▶ **Request**
Return every line of the data below as a JSON list of strings, one string per line, with blank lines left out.

....................

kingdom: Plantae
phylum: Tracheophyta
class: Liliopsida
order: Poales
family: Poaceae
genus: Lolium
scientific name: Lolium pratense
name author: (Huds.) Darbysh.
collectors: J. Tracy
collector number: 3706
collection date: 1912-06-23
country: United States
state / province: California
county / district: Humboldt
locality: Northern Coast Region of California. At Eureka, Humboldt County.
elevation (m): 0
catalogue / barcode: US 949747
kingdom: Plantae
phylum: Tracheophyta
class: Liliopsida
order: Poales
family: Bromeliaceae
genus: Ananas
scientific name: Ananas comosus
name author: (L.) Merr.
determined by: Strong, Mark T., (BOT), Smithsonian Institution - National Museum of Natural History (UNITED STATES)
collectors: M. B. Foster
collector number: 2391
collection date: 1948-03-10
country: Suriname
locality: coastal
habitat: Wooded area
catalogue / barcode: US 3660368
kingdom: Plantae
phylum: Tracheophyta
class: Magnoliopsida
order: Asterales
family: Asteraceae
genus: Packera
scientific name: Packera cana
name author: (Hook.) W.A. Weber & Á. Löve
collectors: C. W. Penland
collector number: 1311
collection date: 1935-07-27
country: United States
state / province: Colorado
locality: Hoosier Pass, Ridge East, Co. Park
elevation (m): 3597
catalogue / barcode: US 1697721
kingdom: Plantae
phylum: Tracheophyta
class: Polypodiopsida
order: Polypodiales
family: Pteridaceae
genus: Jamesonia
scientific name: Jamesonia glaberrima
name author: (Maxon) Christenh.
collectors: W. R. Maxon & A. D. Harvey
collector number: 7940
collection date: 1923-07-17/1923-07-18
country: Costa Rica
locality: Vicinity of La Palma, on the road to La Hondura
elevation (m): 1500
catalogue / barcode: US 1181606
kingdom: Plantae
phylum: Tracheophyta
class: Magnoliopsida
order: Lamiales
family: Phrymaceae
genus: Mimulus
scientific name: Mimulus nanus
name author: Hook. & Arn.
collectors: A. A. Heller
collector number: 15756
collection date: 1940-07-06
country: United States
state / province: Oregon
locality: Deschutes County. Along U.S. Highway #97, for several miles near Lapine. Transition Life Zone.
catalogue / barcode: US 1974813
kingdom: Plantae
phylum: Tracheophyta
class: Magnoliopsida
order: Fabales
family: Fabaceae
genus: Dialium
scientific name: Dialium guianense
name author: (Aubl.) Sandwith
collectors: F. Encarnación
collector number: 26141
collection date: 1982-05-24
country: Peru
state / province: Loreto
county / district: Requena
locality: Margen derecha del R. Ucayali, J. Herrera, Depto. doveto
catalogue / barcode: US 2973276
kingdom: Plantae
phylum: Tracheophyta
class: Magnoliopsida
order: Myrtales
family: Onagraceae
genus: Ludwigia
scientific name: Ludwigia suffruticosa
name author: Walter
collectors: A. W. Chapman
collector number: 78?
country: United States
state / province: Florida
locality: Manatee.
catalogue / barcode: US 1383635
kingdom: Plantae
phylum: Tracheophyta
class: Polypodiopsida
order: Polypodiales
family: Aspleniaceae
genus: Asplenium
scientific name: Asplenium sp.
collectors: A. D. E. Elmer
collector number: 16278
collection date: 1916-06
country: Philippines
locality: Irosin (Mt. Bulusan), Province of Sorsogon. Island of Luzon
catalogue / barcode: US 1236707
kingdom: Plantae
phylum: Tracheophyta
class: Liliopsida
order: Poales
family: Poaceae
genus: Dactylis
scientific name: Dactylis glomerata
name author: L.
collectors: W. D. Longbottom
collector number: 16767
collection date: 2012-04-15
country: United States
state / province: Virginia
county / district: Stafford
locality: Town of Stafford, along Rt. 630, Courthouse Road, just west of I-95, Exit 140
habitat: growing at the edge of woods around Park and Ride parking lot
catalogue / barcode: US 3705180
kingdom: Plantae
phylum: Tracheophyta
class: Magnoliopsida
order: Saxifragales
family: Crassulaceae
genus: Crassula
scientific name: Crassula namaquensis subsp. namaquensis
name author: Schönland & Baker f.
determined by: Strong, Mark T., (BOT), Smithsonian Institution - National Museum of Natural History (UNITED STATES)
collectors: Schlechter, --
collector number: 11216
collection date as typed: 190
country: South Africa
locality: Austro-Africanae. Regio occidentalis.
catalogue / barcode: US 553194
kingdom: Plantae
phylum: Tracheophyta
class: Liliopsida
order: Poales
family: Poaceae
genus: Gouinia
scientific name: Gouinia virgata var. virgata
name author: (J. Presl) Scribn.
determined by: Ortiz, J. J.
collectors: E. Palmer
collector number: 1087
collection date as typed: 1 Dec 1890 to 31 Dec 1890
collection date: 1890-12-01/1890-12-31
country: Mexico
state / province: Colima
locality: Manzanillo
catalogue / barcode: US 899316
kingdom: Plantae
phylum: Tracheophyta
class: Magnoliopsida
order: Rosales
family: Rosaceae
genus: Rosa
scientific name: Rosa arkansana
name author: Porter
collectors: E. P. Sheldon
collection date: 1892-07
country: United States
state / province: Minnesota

....................

▶ **Answer in full**
[
  "kingdom: Plantae",
  "phylum: Tracheophyta",
  "class: Liliopsida",
  "order: Poales",
  "family: Poaceae",
  "genus: Lolium",
  "scientific name: Lolium pratense",
  "name author: (Huds.) Darbysh.",
  "collectors: J. Tracy",
  "collector number: 3706",
  "collection date: 1912-06-23",
  "country: United States",
  "state / province: California",
  "county / district: Humboldt",
  "locality: Northern Coast Region of California. At Eureka, Humboldt County.",
  "elevation (m): 0",
  "catalogue / barcode: US 949747",
  "kingdom: Plantae",
  "phylum: Tracheophyta",
  "class: Liliopsida",
  "order: Poales",
  "family: Bromeliaceae",
  "genus: Ananas",
  "scientific name: Ananas comosus",
  "name author: (L.) Merr.",
  "determined by: Strong, Mark T., (BOT), Smithsonian Institution - National Museum of Natural History (UNITED STATES)",
  "collectors: M. B. Foster",
  "collector number: 2391",
  "collection date: 1948-03-10",
  "country: Suriname",
  "locality: coastal",
  "habitat: Wooded area",
  "catalogue / barcode: US 3660368",
  "kingdom: Plantae",
  "phylum: Tracheophyta",
  "class: Magnoliopsida",
  "order: Asterales",
  "family: Asteraceae",
  "genus: Packera",
  "scientific name: Packera cana",
  "name author: (Hook.) W.A. Weber & Á. Löve",
  "collectors: C. W. Penland",
  "collector number: 1311",
  "collection date: 1935-07-27",
  "country: United States",
  "state / province: Colorado",
  "locality: Hoosier Pass, Ridge East, Co. Park",
  "elevation (m): 3597",
  "catalogue / barcode: US 1697721",
  "kingdom: Plantae",
  "phylum: Tracheophyta",
  "class: Polypodiopsida",
  "order: Polypodiales",
  "family: Pteridaceae",
  "genus: Jamesonia",
  "scientific name: Jamesonia glaberrima",
  "name author: (Maxon) Christenh.",
  "collectors: W. R. Maxon & A. D. Harvey",
  "collector number: 7940",
  "collection date: 1923-07-17/1923-07-18",
  "country: Costa Rica",
  "locality: Vicinity of La Palma, on the road to La Hondura",
  "elevation (m): 1500",
  "catalogue / barcode: US 1181606",
  "kingdom: Plantae",
  "phylum: Tracheophyta",
  "class: Magnoliopsida",
  "order: Lamiales",
  "family: Phrymaceae",
  "genus: Mimulus",
  "scientific name: Mimulus nanus",
  "name author: Hook. & Arn.",
  "collectors: A. A. Heller",
  "collector number: 15756",
  "collection date: 1940-07-06",
  "country: United States",
  "state / province: Oregon",
  "locality: Deschutes County. Along U.S. Highway #97, for several miles near Lapine. Transition Life Zone.",
  "catalogue / barcode: US 1974813",
  "kingdom: Plantae",
  "phylum: Tracheophyta",
  "class: Magnoliopsida",
  "order: Fabales",
  "family: Fabaceae",
  "genus: Dialium",
  "scientific name: Dialium guianense",
  "name author: (Aubl.) Sandwith",
  "collectors: F. Encarnación",
  "collector number: 26141",
  "collection date: 1982-05-24",
  "country: Peru",
  "state / province: Loreto",
  "county / district: Requena",
  "locality: Margen derecha del R. Ucayali, J. Herrera, Depto. doveto",
  "catalogue / barcode: US 2973276",
  "kingdom: Plantae",
  "phylum: Tracheophyta",
  "class: Magnoliopsida",
  "order: Myrtales",
  "family: Onagraceae",
  "genus: Ludwigia",
  "scientific name: Ludwigia suffruticosa",
  "name author: Walter",
  "collectors: A. W. Chapman",
  "collector number: 78?",
  "country: United States",
  "state / province: Florida",
  "locality: Manatee.",
  "catalogue / barcode: US 1383635",
  "kingdom: Plantae",
  "phylum: Tracheophyta",
  "class: Polypodiopsida",
  "order: Polypodiales",
  "family: Aspleniaceae",
  "genus: Asplenium",
  "scientific name: Asplenium sp.",
  "collectors: A. D. E. Elmer",
  "collector number: 16278",
  "collection date: 1916-06",
  "country: Philippines",
  "locality: Irosin (Mt. Bulusan), Province of Sorsogon. Island of Luzon",
  "catalogue / barcode: US 1236707",
  "kingdom: Plantae",
  "phylum: Tracheophyta",
  "class: Liliopsida",
  "order: Poales",
  "family: Poaceae",
  "genus: Dactylis",
  "scientific name: Dactylis glomerata",
  "name author: L.",
  "collectors: W. D. Longbottom",
  "collector number: 16767",
  "collection date: 2012-04-15",
  "country: United States",
  "state / province: Virginia",
  "county / district: Stafford",
  "locality: Town of Stafford, along Rt. 630, Courthouse Road, just west of I-95, Exit 140",
  "habitat: growing at the edge of woods around Park and Ride parking lot",
  "catalogue / barcode: US 3705180",
  "kingdom: Plantae",
  "phylum: Tracheophyta",
  "class: Magnoliopsida",
  "order: Saxifragales",
  "family: Crassulaceae",
  "genus: Crassula",
  "scientific name: Crassula namaquensis subsp. namaquensis",
  "name author: Schönland & Baker f.",
  "determined by: Strong, Mark T., (BOT), Smithsonian Institution - National Museum of Natural History (UNITED STATES)",
  "collectors: Schlechter, --",
  "collector number: 11216",
  "collection date as typed: 190",
  "country: South Africa",
  "locality: Austro-Africanae. Regio occidentalis.",
  "catalogue / barcode: US 553194",
  "kingdom: Plantae",
  "phylum: Tracheophyta",
  "class: Liliopsida",
  "order: Poales",
  "family: Poaceae",
  "genus: Gouinia",
  "scientific name: Gouinia virgata var. virgata",
  "name author: (J. Presl) Scribn.",
  "determined by: Ortiz, J. J.",
  "collectors: E. Palmer",
  "collector number: 1087",
  "collection date as typed: 1 Dec 1890 to 31 Dec 1890",
  "collection date: 1890-12-01/1890-12-31",
  "country: Mexico",
  "state / province: Colima",
  "locality: Manzanillo",
  "catalogue / barcode: US 899316",
  "kingdom: Plantae",
  "phylum: Tracheophyta",
  "class: Magnoliopsida",
  "order: Rosales",
  "family: Rosaceae",
  "genus: Rosa",
  "scientific name: Rosa arkansana",
  "name author: Porter",
  "collectors: E. P. Sheldon",
  "collection date: 1892-07",
  "country: United States",
  "state / province: Minnesota"
]